= What needs to be done =
Please write out the listing below word for word, starting at its first line and ending at the line that contains "genus: Ferocactus", with that line included.
[begin Data for processing]
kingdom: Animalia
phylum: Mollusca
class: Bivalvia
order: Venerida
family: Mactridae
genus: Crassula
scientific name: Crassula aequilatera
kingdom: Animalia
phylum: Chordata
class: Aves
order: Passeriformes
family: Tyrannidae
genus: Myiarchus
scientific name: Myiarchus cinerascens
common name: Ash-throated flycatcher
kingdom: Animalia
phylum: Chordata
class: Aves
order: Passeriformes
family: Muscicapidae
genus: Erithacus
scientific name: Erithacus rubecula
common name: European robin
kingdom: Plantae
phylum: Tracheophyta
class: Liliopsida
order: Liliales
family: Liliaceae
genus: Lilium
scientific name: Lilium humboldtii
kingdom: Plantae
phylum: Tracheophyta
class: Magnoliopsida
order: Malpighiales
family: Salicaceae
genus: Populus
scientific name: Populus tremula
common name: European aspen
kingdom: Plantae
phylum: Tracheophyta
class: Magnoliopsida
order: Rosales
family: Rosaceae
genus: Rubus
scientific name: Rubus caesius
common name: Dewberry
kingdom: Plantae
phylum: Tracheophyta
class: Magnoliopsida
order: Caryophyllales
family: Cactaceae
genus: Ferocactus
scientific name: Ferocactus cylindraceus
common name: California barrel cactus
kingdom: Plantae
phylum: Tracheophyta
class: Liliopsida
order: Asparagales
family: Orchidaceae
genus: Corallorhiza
[end Data for processing]
= Output =
kingdom: Animalia
phylum: Mollusca
class: Bivalvia
order: Venerida
family: Mactridae
genus: Crassula
scientific name: Crassula aequilatera
kingdom: Animalia
phylum: Chordata
class: Aves
order: Passeriformes
family: Tyrannidae
genus: Myiarchus
scientific name: Myiarchus cinerascens
common name: Ash-throated flycatcher
kingdom: Animalia
phylum: Chordata
class: Aves
order: Passeriformes
family: Muscicapidae
genus: Erithacus
scientific name: Erithacus rubecula
common name: European robin
kingdom: Plantae
phylum: Tracheophyta
class: Liliopsida
order: Liliales
family: Liliaceae
genus: Lilium
scientific name: Lilium humboldtii
kingdom: Plantae
phylum: Tracheophyta
class: Magnoliopsida
order: Malpighiales
family: Salicaceae
genus: Populus
scientific name: Populus tremula
common name: European aspen
kingdom: Plantae
phylum: Tracheophyta
class: Magnoliopsida
order: Rosales
family: Rosaceae
genus: Rubus
scientific name: Rubus caesius
common name: Dewberry
kingdom: Plantae
phylum: Tracheophyta
class: Magnoliopsida
order: Caryophyllales
family: Cactaceae
genus: Ferocactus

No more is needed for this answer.